The State of Employee Performance Evaluations

Posted on September 13, 2019


Performance Evaluation

Mike Skibbe (Twitter and LinkedIn)skibbe

What I’m Watching: Street Outlaws (It’s like real housewives, but car guy drama)

What I’m Reading: Bringing Out The Best in People, Aubrey Daniels


Are performance evaluations still broken? When searching this topic at ELGL, the last post seems to be from five years ago. The frustration of evaluations not being performed, or not being performed well, still exists in many local governments.  We seem to have no problem talking about project success or failure, and how to evaluate our programs. But on the people side? Chaos!

A village (I may or may not work for) recently completed annual employee evaluations. Because they are tied to our (oops, ok yes, I am part of the problem) pay for performance plan, there is a lot of engagement from the employee side… but that doesn’t always translate into engagement from the management side.

via GIPHY

A key indicator of management team engagement is how long it takes us to complete the evaluation cycle.

There’s going to be a time in any organization where one of your processes gets bloated beyond recognition. It’s not because a manager woke up one day and decided to make something overly complicated. It’s not because a committee met and decided a process flow was too short and they wanted to extend it by a couple months, just for fun. It’s not because people weren’t trying to make something better.  We were trying to be innovative.

But sometimes processes break anyway.

The reality is that we locked into a system that requires so much attention that it takes a month to write evaluations, three more months to evaluate data and push 250 evaluations through an approval chain, and then a couple weeks to schedule sit downs with employees to discuss their performance.

For those keeping score at home, it could be 16 months between an action and a reaction. We might be sitting down with employees to discuss their performance on something that happened 16 months ago. As someone put it recently, would you yell at the dog for the shoe they chewed last week?

Aubrey Daniels, in Bringing Out the Best in People, reminds us that nothing is worse than a bad performance evaluation process. It disengages our employees. It’s better to have no evaluations at all than to have a bad system. But when your performance evaluation system is tied into board action and is your only approved way to hand out raises, you can’t just abandon it. We call that a pickle.

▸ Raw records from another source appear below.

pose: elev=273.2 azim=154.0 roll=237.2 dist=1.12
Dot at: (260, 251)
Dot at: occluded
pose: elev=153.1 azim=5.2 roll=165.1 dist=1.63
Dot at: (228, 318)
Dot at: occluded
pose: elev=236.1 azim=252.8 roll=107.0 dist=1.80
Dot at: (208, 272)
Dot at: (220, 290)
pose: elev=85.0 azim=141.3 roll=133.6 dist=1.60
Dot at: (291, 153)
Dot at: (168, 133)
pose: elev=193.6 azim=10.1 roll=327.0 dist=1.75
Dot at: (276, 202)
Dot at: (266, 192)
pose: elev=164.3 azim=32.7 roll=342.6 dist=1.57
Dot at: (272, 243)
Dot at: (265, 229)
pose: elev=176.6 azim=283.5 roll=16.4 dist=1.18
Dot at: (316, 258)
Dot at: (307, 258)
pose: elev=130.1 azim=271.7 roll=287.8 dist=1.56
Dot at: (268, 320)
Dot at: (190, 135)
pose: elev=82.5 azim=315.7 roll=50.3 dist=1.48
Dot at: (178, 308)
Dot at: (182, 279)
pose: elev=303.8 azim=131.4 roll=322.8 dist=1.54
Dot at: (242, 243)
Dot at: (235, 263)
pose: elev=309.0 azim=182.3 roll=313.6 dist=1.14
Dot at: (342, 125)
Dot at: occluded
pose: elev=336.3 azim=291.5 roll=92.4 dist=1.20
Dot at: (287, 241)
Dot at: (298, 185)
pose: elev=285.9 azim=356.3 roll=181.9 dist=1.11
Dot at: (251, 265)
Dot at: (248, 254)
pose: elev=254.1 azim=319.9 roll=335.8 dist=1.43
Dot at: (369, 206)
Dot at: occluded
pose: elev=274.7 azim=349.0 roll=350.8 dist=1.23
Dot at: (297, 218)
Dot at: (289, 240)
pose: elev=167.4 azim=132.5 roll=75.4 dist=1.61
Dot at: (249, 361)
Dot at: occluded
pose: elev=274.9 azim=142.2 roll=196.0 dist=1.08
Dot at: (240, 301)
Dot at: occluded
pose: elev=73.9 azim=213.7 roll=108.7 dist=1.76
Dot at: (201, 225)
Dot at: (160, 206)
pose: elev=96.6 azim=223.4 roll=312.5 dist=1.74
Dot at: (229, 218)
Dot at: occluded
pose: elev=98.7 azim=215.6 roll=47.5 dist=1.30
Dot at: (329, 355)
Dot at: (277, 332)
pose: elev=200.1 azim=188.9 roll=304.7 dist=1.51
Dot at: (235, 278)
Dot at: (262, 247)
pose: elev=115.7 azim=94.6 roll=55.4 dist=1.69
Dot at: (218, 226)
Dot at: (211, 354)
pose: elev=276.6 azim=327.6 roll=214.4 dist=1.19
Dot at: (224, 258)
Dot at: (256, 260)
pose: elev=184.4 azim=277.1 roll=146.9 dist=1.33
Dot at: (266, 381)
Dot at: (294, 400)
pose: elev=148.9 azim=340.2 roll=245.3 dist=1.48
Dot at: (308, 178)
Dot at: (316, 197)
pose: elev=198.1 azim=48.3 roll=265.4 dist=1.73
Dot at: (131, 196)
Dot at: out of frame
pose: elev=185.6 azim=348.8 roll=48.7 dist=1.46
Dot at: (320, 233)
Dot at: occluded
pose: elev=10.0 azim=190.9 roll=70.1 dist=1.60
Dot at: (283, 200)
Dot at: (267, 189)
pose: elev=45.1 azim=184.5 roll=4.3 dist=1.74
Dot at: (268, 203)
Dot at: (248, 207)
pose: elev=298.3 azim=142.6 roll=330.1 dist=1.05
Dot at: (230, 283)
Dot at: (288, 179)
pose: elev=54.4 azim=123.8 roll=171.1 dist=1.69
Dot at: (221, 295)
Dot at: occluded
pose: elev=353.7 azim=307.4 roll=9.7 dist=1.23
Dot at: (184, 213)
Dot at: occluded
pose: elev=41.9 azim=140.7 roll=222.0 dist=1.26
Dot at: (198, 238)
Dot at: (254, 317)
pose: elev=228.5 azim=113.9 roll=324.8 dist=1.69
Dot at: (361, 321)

Management Input: If once a year is bad, should we do two a year for more immediate feedback?
Aubrey Daniels Input: Doing something bad twice a year is twice as bad.
Dog’s Input: I don’t remember 5 minutes ago. Woof.

via GIPHY

Ok, we need a different approach entirely.

Our Police Department was able to turn this all on its head.  They found a program called Guardian Tracking, created by retired police officers, to document critical incidents through an approval process.  They are able to enter incidents as soon as they happen, good and bad.  The employee receives feed back in a reasonable timeframe, and therefore the feed back is a coaching moment instead of a 16 month old hammer.  Public Works and Fire are now using the same system, and things are going well.  Here’s some things I’ve learned:

  1.  An entry should be created any time something “turns your head” as a manager.  Good and bad.  We sit at about 85% good entries and 15% coaching entries.
  2. When something does “turn your head”, talk to the employee.  Then create the entry after speaking to them.  Do not use the software as a back door way to manage or avoid a conversation.  Sincere, Specific, Soon.
  3.  You may want to institute a minimum entry amount.  Police uses two entries per employee, per month.  The idea is that you have 24 data points once you get to an annual performance evaluation.  The risk of not instituting a minimum is that some managers may only enter accidents and failures, and not recognize enough good things that happen.  Documenting the good incidents reinforces the good behaviors, and helps employees be aware of expectations.
  4.  Tracking entries, in some manner, also allows early warning flags to be raised.  This is especially useful as first responders when several difficult situations arise in a short time frame… you may need to check in on an employee’s mental or emotional state.  Or if a good employee is suddenly receiving a bunch of entries, maybe there is something going on outside of work affecting their performance at work.  This can help our emotional intelligence as managers, to check in at the right time and offer support.
  5. The system also helps our accident review committee and employee recognition committee with documentation and flow of data.  It’s a Norsemen of the Datapocalypse credo of Don’t Enter Data Twice in action.

Immediate feedback is the state of the art in employee evaluations.  And while Guardian Tracking doesn’t replace an annual employee evaluation for us, it helps us be good managers in spite of our evaluation timeline.  We can be engaged, active, and reasonable with our coaching and feedback.  Best of all, the documentation isn’t a surprise once we get to evaluations.